Stored items
◇ ◇ ◇ ◇ ◇ ◇ ◇

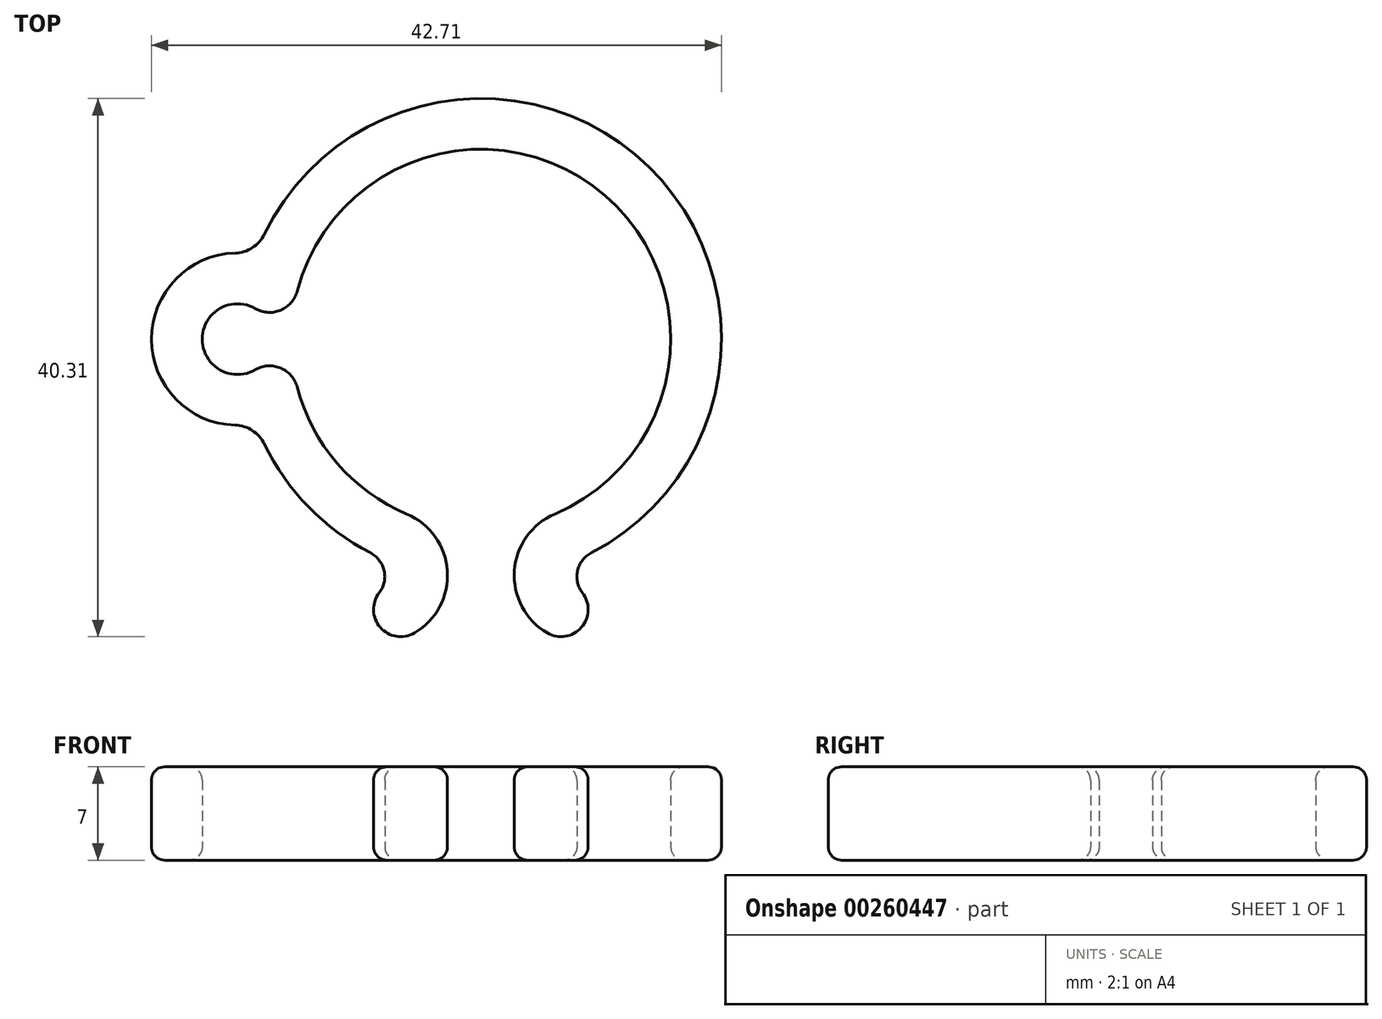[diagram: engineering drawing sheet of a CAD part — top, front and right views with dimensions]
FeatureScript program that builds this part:
annotation { "Feature Type Name" : "Feature", "Feature Type Description" : "" }
export const myFeature = defineFeature(function(context is Context, id is Id, definition is map)
    precondition{}
    {
        {
            var Q0;
            Q0=qCreatedBy(makeId("Top.planeOp"),FACE);
            var sketch = newSketch(context, id + "F0", { "sketchPlane" : qUnion([Q0])});
            skArc(sketch, "E0", {"start": v(-13.77, -3.59) * mm, "mid": v(14.23, 0) * mm, "end": v(-13.77, 3.59) * mm});
            skArc(sketch, "E1", {"start": v(-16.22, -7.86) * mm, "mid": v(-12.91, -12.58) * mm, "end": v(-8.28, -16.01) * mm});
            skArc(sketch, "E2", {"start": v(-4.97, -22.01) * mm, "mid": v(-2.51, -17.38) * mm, "end": v(-5.55, -13.1) * mm});
            skArc(sketch, "E3", {"start": v(-7.61, -19.01) * mm, "mid": v(-7.24, -17.36) * mm, "end": v(-8.28, -16.01) * mm});
            skArc(sketch, "E4", {"start": v(-7.61, -19.01) * mm, "mid": v(-7.53, -21.6) * mm, "end": v(-4.97, -22.01) * mm});
            skArc(sketch, "E5", {"start": v(-16.9, 2.29) * mm, "mid": v(-15, 2.16) * mm, "end": v(-13.77, 3.59) * mm});
            skLineSegment(sketch, "E6", {"start": v(0, 0) * mm, "end": v(0, -14.22) * mm, "construction": true});
            skLineSegment(sketch, "E7", {"start": v(0, 0) * mm, "end": v(-14.23, 0) * mm, "construction": true});
            skArc(sketch, "E8", {"start": v(-16.9, 2.29) * mm, "mid": v(-20.87, 0) * mm, "end": v(-16.9, -2.29) * mm});
            skPoint(sketch, "E9", {"position": v(-7.11, 0) * mm});
            skArc(sketch, "E10", {"start": v(-18.4, 6.45) * mm, "mid": v(-17.12, 6.85) * mm, "end": v(-16.22, 7.86) * mm});
            skArc(sketch, "E11.MirrorCS", {"start": v(-18.4, -6.45) * mm, "mid": v(-17.12, -6.85) * mm, "end": v(-16.22, -7.86) * mm});
            skArc(sketch, "E12", {"start": v(-18.4, 6.45) * mm, "mid": v(-24.67, 0) * mm, "end": v(-18.4, -6.45) * mm});
            skLineSegment(sketch, "E13", {"start": v(14.22, 0) * mm, "end": v(18.02, 0) * mm, "construction": true});
            skLineSegment(sketch, "E14", {"start": v(-20.87, 0) * mm, "end": v(-24.67, 0) * mm, "construction": true});
            skArc(sketch, "E15.MirrorCS", {"start": v(-16.9, -2.29) * mm, "mid": v(-15, -2.16) * mm, "end": v(-13.77, -3.59) * mm});
            skArc(sketch, "E16.MirrorCS", {"start": v(7.61, -19.01) * mm, "mid": v(7.53, -21.6) * mm, "end": v(4.97, -22.01) * mm});
            skArc(sketch, "E17.MirrorCS", {"start": v(7.61, -19.01) * mm, "mid": v(7.24, -17.36) * mm, "end": v(8.28, -16.01) * mm});
            skArc(sketch, "E18.MirrorCS", {"start": v(4.97, -22.01) * mm, "mid": v(2.51, -17.38) * mm, "end": v(5.55, -13.1) * mm});
            skArc(sketch, "E19.trimOffspring", {"start": v(8.28, -16.01) * mm, "mid": v(12.58, 12.91) * mm, "end": v(-16.22, 7.86) * mm});
            skSolve(sketch);
        }
        {
            var Q0;
            Q0=makeQuery(id+"F0.imprint","IMPRINT",FACE,{"disambiguationData":[TD([[makeQuery(id+"F0.imprint","IMPRINT",EDGE,{"derivedFrom":sQuery(id+"F0.wireOp",EDGE,"E1")}),1.0]])]});
            extrude(context, id + "F1", {"entities" : qUnion([Q0]), "depth" : 7 * mm, "offsetDistance" : 25 * mm});
        }
        {
            var Q0;
            Q0=makeQuery(id+"F1.opExtrude","CAP_FACE",FACE,{"disambiguationData":[OSD([sQuery(id+"F0.wireOp",EDGE,"E0"),sQuery(id+"F0.wireOp",EDGE,"E1"),sQuery(id+"F0.wireOp",EDGE,"E2"),sQuery(id+"F0.wireOp",EDGE,"E3"),sQuery(id+"F0.wireOp",EDGE,"E4"),sQuery(id+"F0.wireOp",EDGE,"E5"),sQuery(id+"F0.wireOp",EDGE,"E8"),sQuery(id+"F0.wireOp",EDGE,"E10"),sQuery(id+"F0.wireOp",EDGE,"E11.MirrorCS"),sQuery(id+"F0.wireOp",EDGE,"E12"),sQuery(id+"F0.wireOp",EDGE,"E15.MirrorCS"),sQuery(id+"F0.wireOp",EDGE,"E16.MirrorCS"),sQuery(id+"F0.wireOp",EDGE,"E17.MirrorCS"),sQuery(id+"F0.wireOp",EDGE,"E18.MirrorCS"),sQuery(id+"F0.wireOp",EDGE,"E19.trimOffspring")])],"isStart":false});
            var Q1;
            Q1=makeQuery(id+"F1.opExtrude","CAP_FACE",FACE,{"disambiguationData":[OSD([sQuery(id+"F0.wireOp",EDGE,"E0"),sQuery(id+"F0.wireOp",EDGE,"E1"),sQuery(id+"F0.wireOp",EDGE,"E2"),sQuery(id+"F0.wireOp",EDGE,"E3"),sQuery(id+"F0.wireOp",EDGE,"E4"),sQuery(id+"F0.wireOp",EDGE,"E5"),sQuery(id+"F0.wireOp",EDGE,"E8"),sQuery(id+"F0.wireOp",EDGE,"E10"),sQuery(id+"F0.wireOp",EDGE,"E11.MirrorCS"),sQuery(id+"F0.wireOp",EDGE,"E12"),sQuery(id+"F0.wireOp",EDGE,"E15.MirrorCS"),sQuery(id+"F0.wireOp",EDGE,"E16.MirrorCS"),sQuery(id+"F0.wireOp",EDGE,"E17.MirrorCS"),sQuery(id+"F0.wireOp",EDGE,"E18.MirrorCS"),sQuery(id+"F0.wireOp",EDGE,"E19.trimOffspring")])],"isStart":true});
            fillet(context, id + "F2", {"entities" : qUnion([Q0, Q1]), "radius" : 1 * mm, "tangentPropagation" : true, "allowEdgeOverflow" : false});
        }
    });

◇ ◇ ◇ ◇ ◇ ◇ ◇

# WHAT YOU NEED TO DO:
Rewrite every line of the records as a Markdown table with the columns "No." for the row number and "Text" for the line, leaving out blank lines and the pictures.

# RESPONSE TO THIS TASK:
| No. | Text |
|---|---|
| 1 | [diagram: engineering drawing sheet of a CAD part — top, front and right views with dimensions] |
| 2 | FeatureScript program that builds this part: |
| 3 | annotation { "Feature Type Name" : "Feature", "Feature Type Description" : "" } |
| 4 | export const myFeature = defineFeature(function(context is Context, id is Id, definition is map) |
| 5 |     precondition{} |
| 6 |     { |
| 7 |         { |
| 8 |             var Q0; |
| 9 |             Q0=qCreatedBy(makeId("Top.planeOp"),FACE); |
| 10 |             var sketch = newSketch(context, id + "F0", { "sketchPlane" : qUnion([Q0])}); |
| 11 |             skArc(sketch, "E0", {"start": v(-13.77, -3.59) * mm, "mid": v(14.23, 0) * mm, "end": v(-13.77, 3.59) * mm}); |
| 12 |             skArc(sketch, "E1", {"start": v(-16.22, -7.86) * mm, "mid": v(-12.91, -12.58) * mm, "end": v(-8.28, -16.01) * mm}); |
| 13 |             skArc(sketch, "E2", {"start": v(-4.97, -22.01) * mm, "mid": v(-2.51, -17.38) * mm, "end": v(-5.55, -13.1) * mm}); |
| 14 |             skArc(sketch, "E3", {"start": v(-7.61, -19.01) * mm, "mid": v(-7.24, -17.36) * mm, "end": v(-8.28, -16.01) * mm}); |
| 15 |             skArc(sketch, "E4", {"start": v(-7.61, -19.01) * mm, "mid": v(-7.53, -21.6) * mm, "end": v(-4.97, -22.01) * mm}); |
| 16 |             skArc(sketch, "E5", {"start": v(-16.9, 2.29) * mm, "mid": v(-15, 2.16) * mm, "end": v(-13.77, 3.59) * mm}); |
| 17 |             skLineSegment(sketch, "E6", {"start": v(0, 0) * mm, "end": v(0, -14.22) * mm, "construction": true}); |
| 18 |             skLineSegment(sketch, "E7", {"start": v(0, 0) * mm, "end": v(-14.23, 0) * mm, "construction": true}); |
| 19 |             skArc(sketch, "E8", {"start": v(-16.9, 2.29) * mm, "mid": v(-20.87, 0) * mm, "end": v(-16.9, -2.29) * mm}); |
| 20 |             skPoint(sketch, "E9", {"position": v(-7.11, 0) * mm}); |
| 21 |             skArc(sketch, "E10", {"start": v(-18.4, 6.45) * mm, "mid": v(-17.12, 6.85) * mm, "end": v(-16.22, 7.86) * mm}); |
| 22 |             skArc(sketch, "E11.MirrorCS", {"start": v(-18.4, -6.45) * mm, "mid": v(-17.12, -6.85) * mm, "end": v(-16.22, -7.86) * mm}); |
| 23 |             skArc(sketch, "E12", {"start": v(-18.4, 6.45) * mm, "mid": v(-24.67, 0) * mm, "end": v(-18.4, -6.45) * mm}); |
| 24 |             skLineSegment(sketch, "E13", {"start": v(14.22, 0) * mm, "end": v(18.02, 0) * mm, "construction": true}); |
| 25 |             skLineSegment(sketch, "E14", {"start": v(-20.87, 0) * mm, "end": v(-24.67, 0) * mm, "construction": true}); |
| 26 |             skArc(sketch, "E15.MirrorCS", {"start": v(-16.9, -2.29) * mm, "mid": v(-15, -2.16) * mm, "end": v(-13.77, -3.59) * mm}); |
| 27 |             skArc(sketch, "E16.MirrorCS", {"start": v(7.61, -19.01) * mm, "mid": v(7.53, -21.6) * mm, "end": v(4.97, -22.01) * mm}); |
| 28 |             skArc(sketch, "E17.MirrorCS", {"start": v(7.61, -19.01) * mm, "mid": v(7.24, -17.36) * mm, "end": v(8.28, -16.01) * mm}); |
| 29 |             skArc(sketch, "E18.MirrorCS", {"start": v(4.97, -22.01) * mm, "mid": v(2.51, -17.38) * mm, "end": v(5.55, -13.1) * mm}); |
| 30 |             skArc(sketch, "E19.trimOffspring", {"start": v(8.28, -16.01) * mm, "mid": v(12.58, 12.91) * mm, "end": v(-16.22, 7.86) * mm}); |
| 31 |             skSolve(sketch); |
| 32 |         } |
| 33 |         { |
| 34 |             var Q0; |
| 35 |             Q0=makeQuery(id+"F0.imprint","IMPRINT",FACE,{"disambiguationData":[TD([[makeQuery(id+"F0.imprint","IMPRINT",EDGE,{"derivedFrom":sQuery(id+"F0.wireOp",EDGE,"E1")}),1.0]])]}); |
| 36 |             extrude(context, id + "F1", {"entities" : qUnion([Q0]), "depth" : 7 * mm, "offsetDistance" : 25 * mm}); |
| 37 |         } |
| 38 |         { |
| 39 |             var Q0; |
| 40 |             Q0=makeQuery(id+"F1.opExtrude","CAP_FACE",FACE,{"disambiguationData":[OSD([sQuery(id+"F0.wireOp",EDGE,"E0"),sQuery(id+"F0.wireOp",EDGE,"E1"),sQuery(id+"F0.wireOp",EDGE,"E2"),sQuery(id+"F0.wireOp",EDGE,"E3"),sQuery(id+"F0.wireOp",EDGE,"E4"),sQuery(id+"F0.wireOp",EDGE,"E5"),sQuery(id+"F0.wireOp",EDGE,"E8"),sQuery(id+"F0.wireOp",EDGE,"E10"),sQuery(id+"F0.wireOp",EDGE,"E11.MirrorCS"),sQuery(id+"F0.wireOp",EDGE,"E12"),sQuery(id+"F0.wireOp",EDGE,"E15.MirrorCS"),sQuery(id+"F0.wireOp",EDGE,"E16.MirrorCS"),sQuery(id+"F0.wireOp",EDGE,"E17.MirrorCS"),sQuery(id+"F0.wireOp",EDGE,"E18.MirrorCS"),sQuery(id+"F0.wireOp",EDGE,"E19.trimOffspring")])],"isStart":false}); |
| 41 |             var Q1; |
| 42 |             Q1=makeQuery(id+"F1.opExtrude","CAP_FACE",FACE,{"disambiguationData":[OSD([sQuery(id+"F0.wireOp",EDGE,"E0"),sQuery(id+"F0.wireOp",EDGE,"E1"),sQuery(id+"F0.wireOp",EDGE,"E2"),sQuery(id+"F0.wireOp",EDGE,"E3"),sQuery(id+"F0.wireOp",EDGE,"E4"),sQuery(id+"F0.wireOp",EDGE,"E5"),sQuery(id+"F0.wireOp",EDGE,"E8"),sQuery(id+"F0.wireOp",EDGE,"E10"),sQuery(id+"F0.wireOp",EDGE,"E11.MirrorCS"),sQuery(id+"F0.wireOp",EDGE,"E12"),sQuery(id+"F0.wireOp",EDGE,"E15.MirrorCS"),sQuery(id+"F0.wireOp",EDGE,"E16.MirrorCS"),sQuery(id+"F0.wireOp",EDGE,"E17.MirrorCS"),sQuery(id+"F0.wireOp",EDGE,"E18.MirrorCS"),sQuery(id+"F0.wireOp",EDGE,"E19.trimOffspring")])],"isStart":true}); |
| 43 |             fillet(context, id + "F2", {"entities" : qUnion([Q0, Q1]), "radius" : 1 * mm, "tangentPropagation" : true, "allowEdgeOverflow" : false}); |
| 44 |         } |
| 45 |     }); |